Dickens Toka (rechts) und die ISV erreichte in Brochterbeck nur ein 3:3.

Dickens Toka (rechts) und die ISV erreichte in Brochterbeck nur ein 3:3. Foto: Carolin Mönninghoff

VfL Ladbergen -

Eintracht Mettingen 0:2

Eintracht Mettingen hat seinen kleinen Aufwärtstrend fortgesetzt. Eine Woche nach dem 1:0-Erfolg gegen den TuS Tecklenburg siegte die Elf von Trainer Marcus Mahnken auch am Sonntag beim VfL Ladbergen mit 2:0 (1:0). Zum Matchwinner auf Seiten der Eintracht avancierte dabei Timm Tenambergen, der beide Treffer seiner Elf markierte. In der Tabelle kletterte Mettingen durch den dreifachen Punktgewinn auf Rang Sieben, hat aber schon deutlich mehr Partien absolviert als der Großteil der Konkurrenz. Die Gastgeber hingegen bleiben mit 17 Zählern Elfter, verpassten die große Chance sich Luft im Abstiegskampf zu verschaffen. Entsprechend enttäuscht zeigte sich Ladbergens Trainer Peter Melchers nach dem Schlusspfiff: „Wir sind nie richtig in Spiel gekommen und kamen auch nie für einen Punkt in Frage.“ Die Besucher sahen im ersten Durchgang eine wenig ansehnliche Auseinandersetzung, die von den Abwehrreihen beider Mannschaft geprägt war. „Mettingen war sehr gut organisiert“, lobte Melchers den Kontrahenten. Da die Eintracht im Spiel nach vorne jedoch Schwächen offenbarte gab es ein Duell „fast ohne Torchancen“ (Melchers). Ein individueller Fehler des Ladberger Keepers begünstigte dann nach 27 Minuten das 1:0 der Gäste. Matthias Schulze-Eckel lief aus seinem Kasten, erreichte das Leder aber nicht, Timm Tenambergen lupfte zum 1:0 in die Maschen.

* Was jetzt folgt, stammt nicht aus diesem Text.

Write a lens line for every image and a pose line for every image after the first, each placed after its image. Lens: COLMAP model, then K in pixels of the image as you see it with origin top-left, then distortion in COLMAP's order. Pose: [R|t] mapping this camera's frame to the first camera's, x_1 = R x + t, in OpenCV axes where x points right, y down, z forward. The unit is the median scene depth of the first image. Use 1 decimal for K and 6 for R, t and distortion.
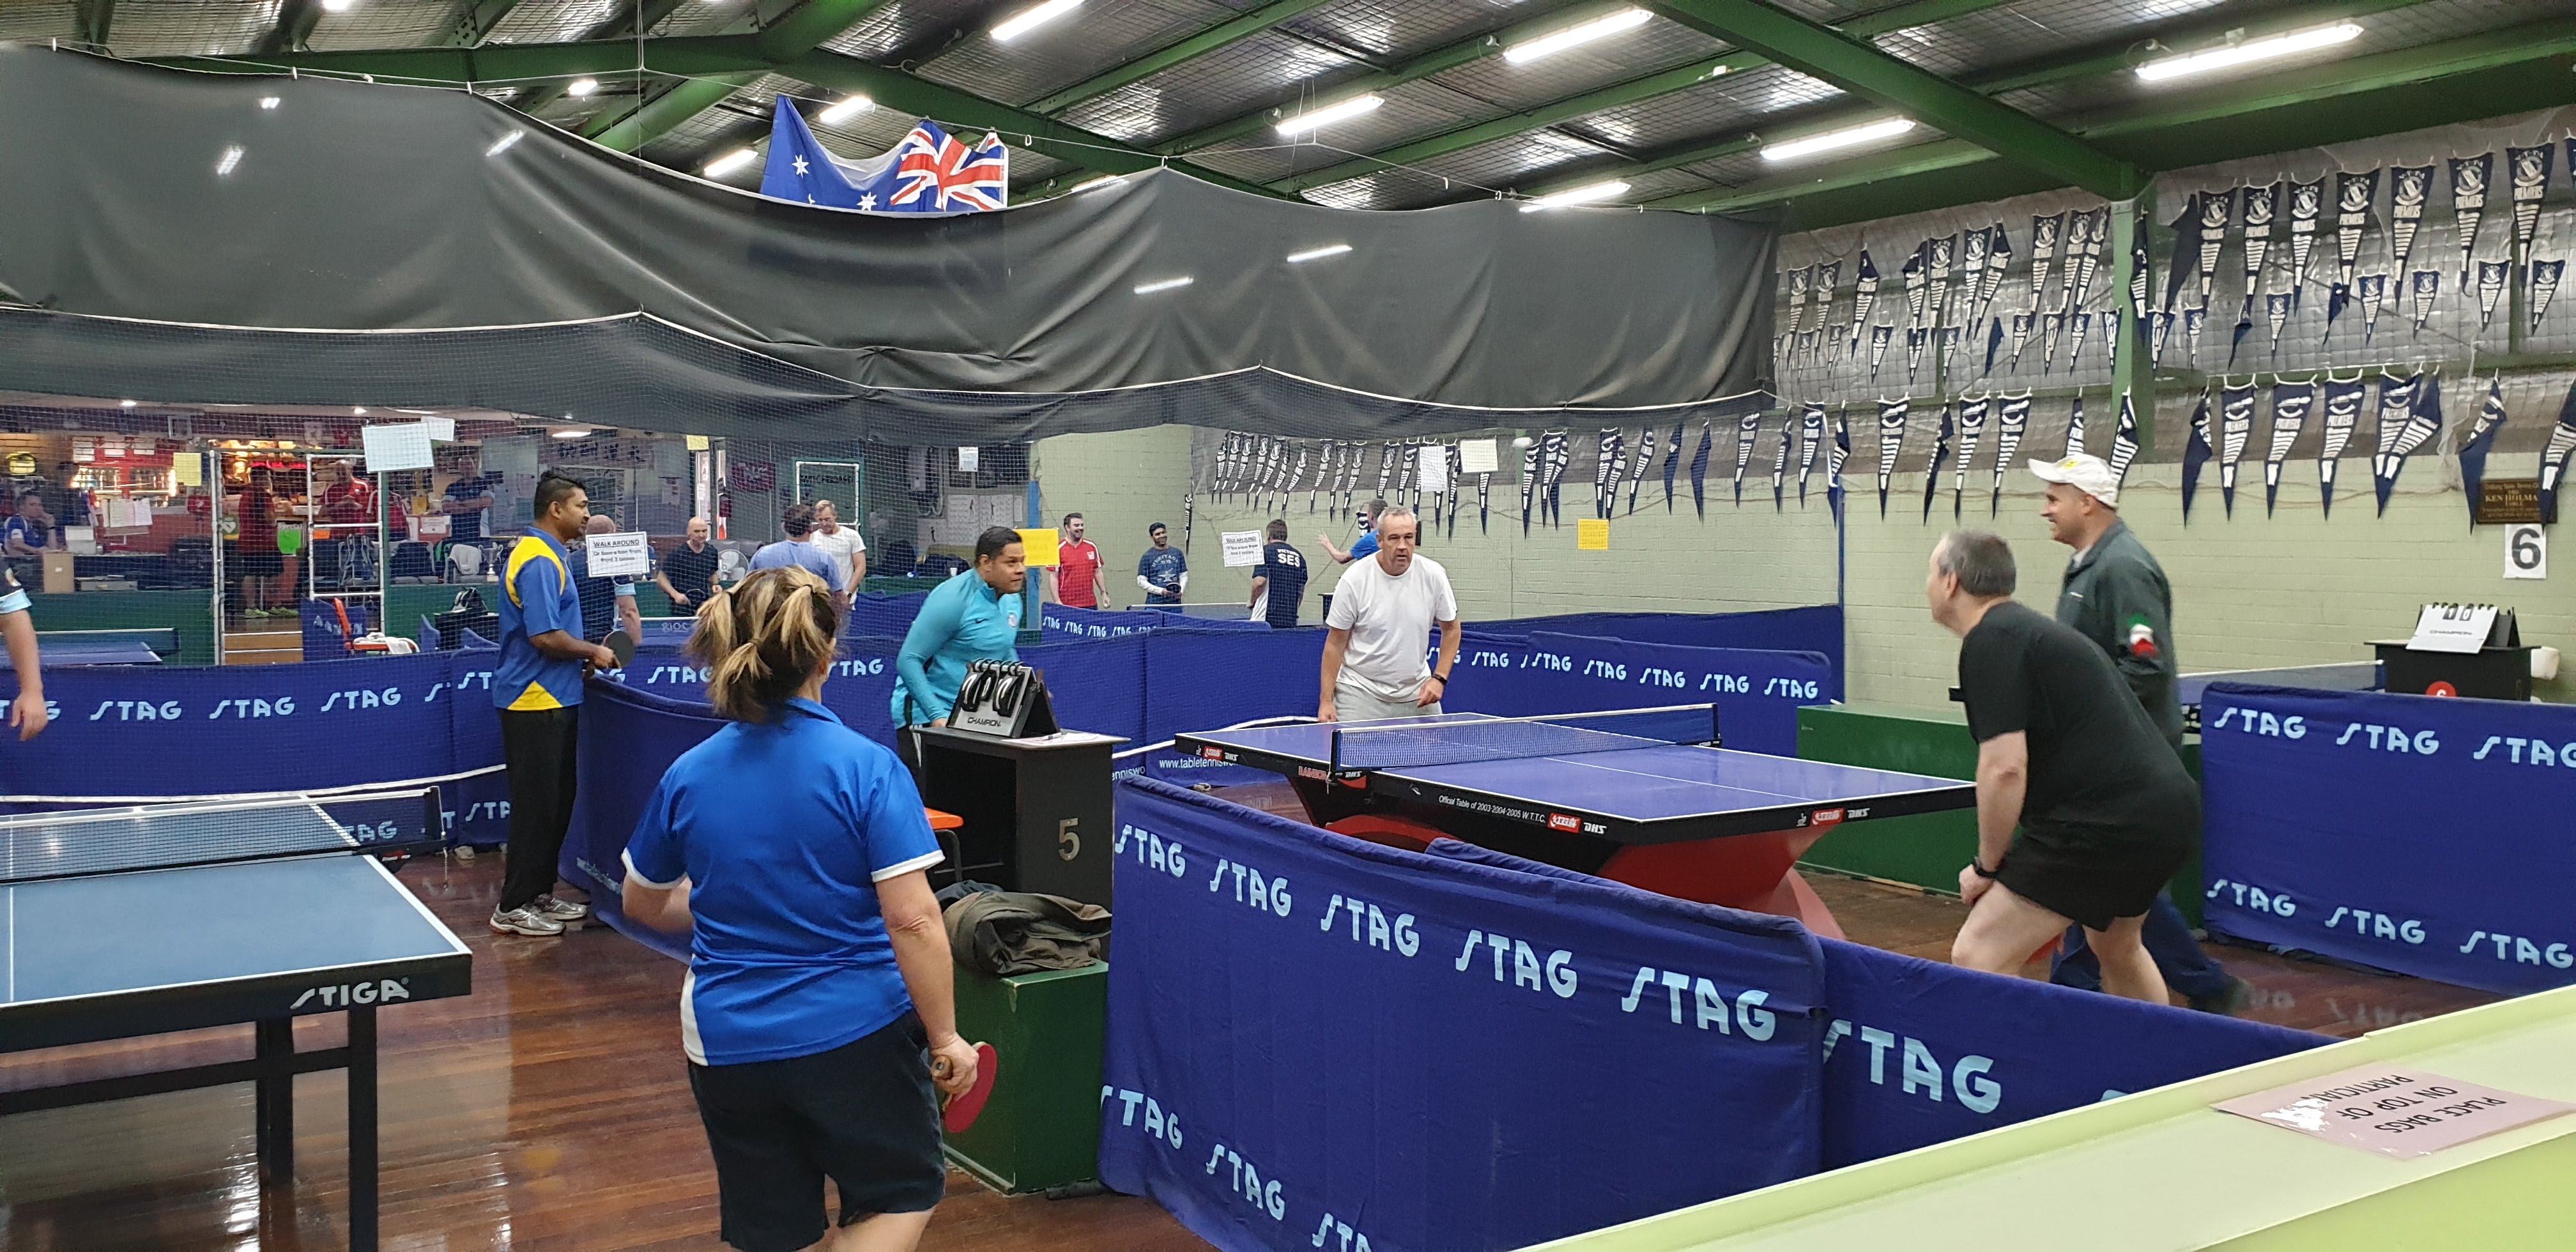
lens RADIAL K [[2043.5, 0, 1258.2], [0, 2043.5, 568.2], [0, 0, 1]] dist [0.101197, -0.139085]
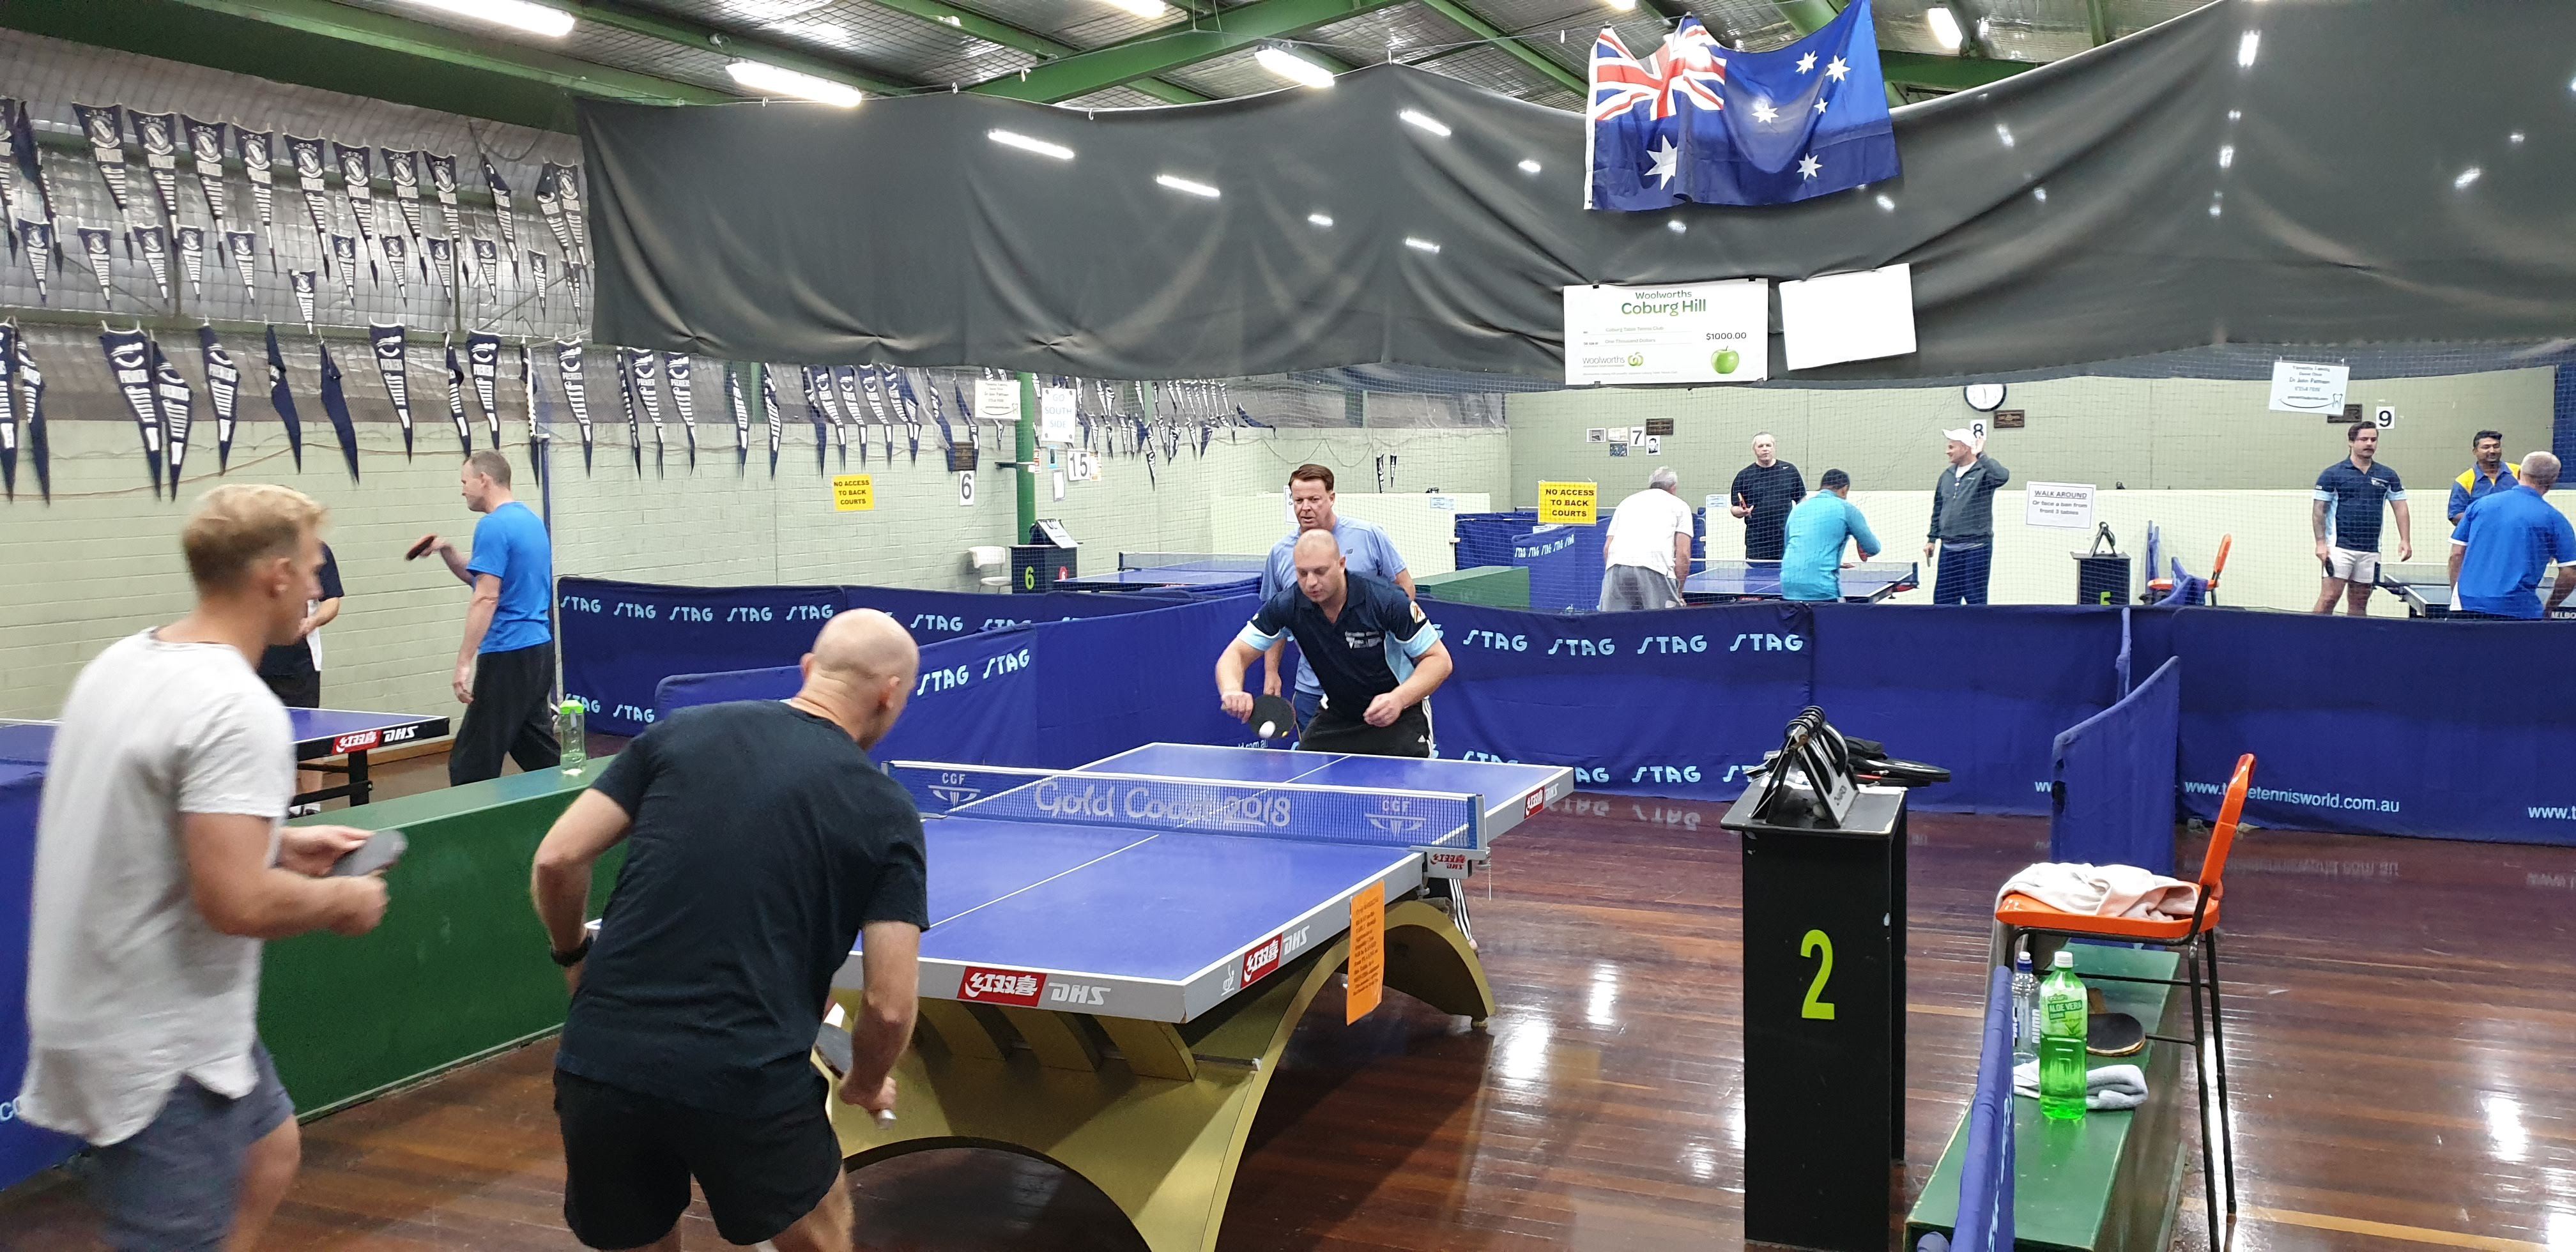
lens RADIAL K [[2043.5, 0, 1258.2], [0, 2043.5, 568.2], [0, 0, 1]] dist [0.101197, -0.139085]
pose [[-0.561323, -0.035097, 0.826852, -0.549736], [0.037743, 0.996975, 0.067941, -0.030737], [-0.826735, 0.069345, -0.558301, 1.160585]]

Auch nach der Pause fehlten die großen Höhepunkte, immerhin hatte nun auch Ladbergen seine große Gelegenheit, als Simon Ulrich Richter nach einer gelungenen Kombination nur den Pfosten traf. Spätestens mit dem 2:0 durch Timm Tenambergen nach einer Ecke (72.) war die Partie dann aber gelaufen. Die Schlussphase musste Mettingen zu Zehnt bestreiten, ein Eintracht-Spieler sah die Rote Karte.

► Tore: 0:1, 0:2 Tenambergen (27, 72.).